## What to produce
Exact copy, pictures excluded: please retype the lines from the start of the material through the line containing "performance, performance innovation", both ends included, and nothing more.

[[ Input for this task open ]]

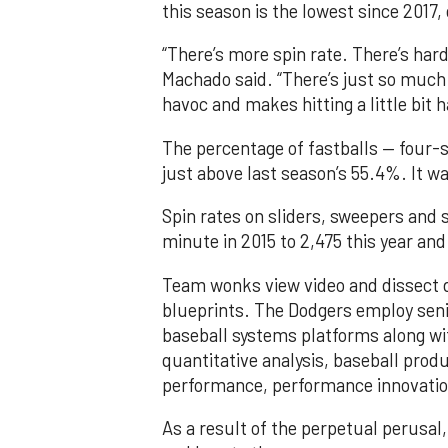
this season is the lowest since 2017,
“There’s more spin rate. There’s har
Machado said. “There’s just so much 
havoc and makes hitting a little bit h
The percentage of fastballs — four-s
just above last season’s 55.4%. It w
Spin rates on sliders, sweepers and 
minute in 2015 to 2,475 this year an
Team wonks view video and dissect d
blueprints. The Dodgers employ seni
baseball systems platforms along wit
quantitative analysis, baseball prod
performance, performance innovation
As a result of the perpetual perusal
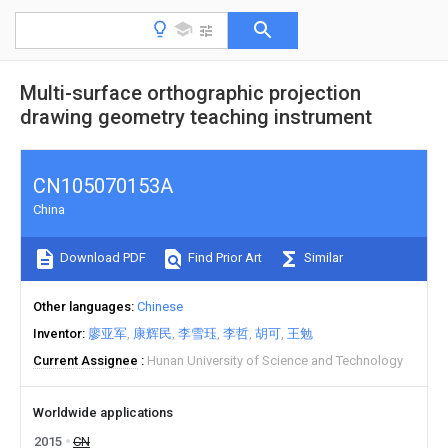
Multi-surface orthographic projection
drawing geometry teaching instrument
CN105070153A
China
Download PDF
Find Prior Art
Similar
Other languages
Chinese
Inventor
廖亚军
康辉民
李雪珏
李哲
胡可
王勉
Current Assignee
Hunan University of Science and Technology
Worldwide applications
2015
CN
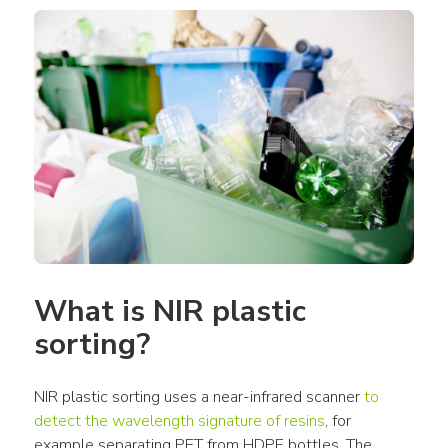
What is NIR plastic 
sorting?
NIR plastic sorting uses a near-infrared scanner 
to 
detect the wavelength signature of resins
, for 
example separating PET from HDPE bottles. The 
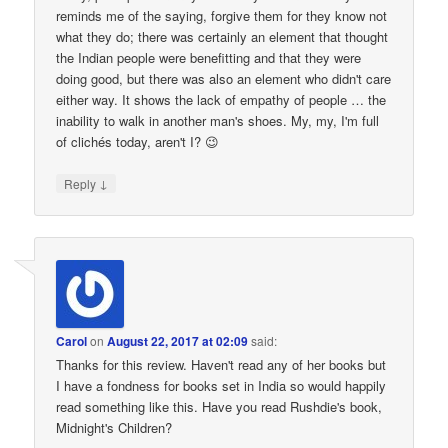
reminds me of the saying, forgive them for they know not
what they do; there was certainly an element that thought
the Indian people were benefitting and that they were
doing good, but there was also an element who didn't care
either way. It shows the lack of empathy of people … the
inability to walk in another man's shoes. My, my, I'm full
of clichés today, aren't I? 😉
↓
Reply
Carol
on
August 22, 2017 at 02:09
said:
Thanks for this review. Haven't read any of her books but
I have a fondness for books set in India so would happily
read something like this. Have you read Rushdie's book,
Midnight's Children?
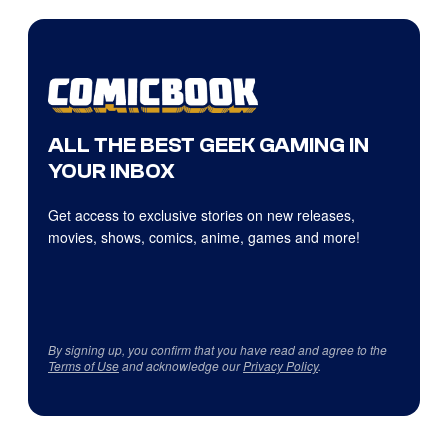
ALL THE BEST GEEK GAMING IN
YOUR INBOX
Get access to exclusive stories on new releases,
movies, shows, comics, anime, games and more!
By signing up, you confirm that you have read and agree to the
Terms of Use
and acknowledge our
Privacy Policy
.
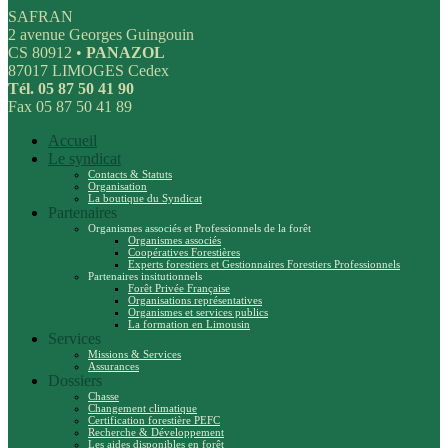
SAFRAN
2 avenue Georges Guingouin
CS 80912 •
PANAZOL
87017 LIMOGES Cedex
Tél. 05 87 50 41 90
Fax 05 87 50 41 89
Accueil
Le syndicat
Contacts & Statuts
Organisation
La boutique du Syndicat
Partenaires
Organismes associés et Professionnels de la forêt
Organismes associés
Coopératives Forestières
Experts forestiers et Gestionnaires Forestiers Professionnels
Partenaires insitutionnels
Forêt Privée Française
Organisations représentatives
Organismes et services publics
La formation en Limousin
Services
Missions & Services
Assurances
Dossiers
Chasse
Changement climatique
Certification forestière PEFC
Recherche & Développement
Les aides disponibles en forêt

[[ Input for this task closed ]]

## Exercise answer
this season is the lowest since 2017,
“There’s more spin rate. There’s har
Machado said. “There’s just so much 
havoc and makes hitting a little bit h
The percentage of fastballs — four-s
just above last season’s 55.4%. It w
Spin rates on sliders, sweepers and 
minute in 2015 to 2,475 this year an
Team wonks view video and dissect d
blueprints. The Dodgers employ seni
baseball systems platforms along wit
quantitative analysis, baseball prod
performance, performance innovation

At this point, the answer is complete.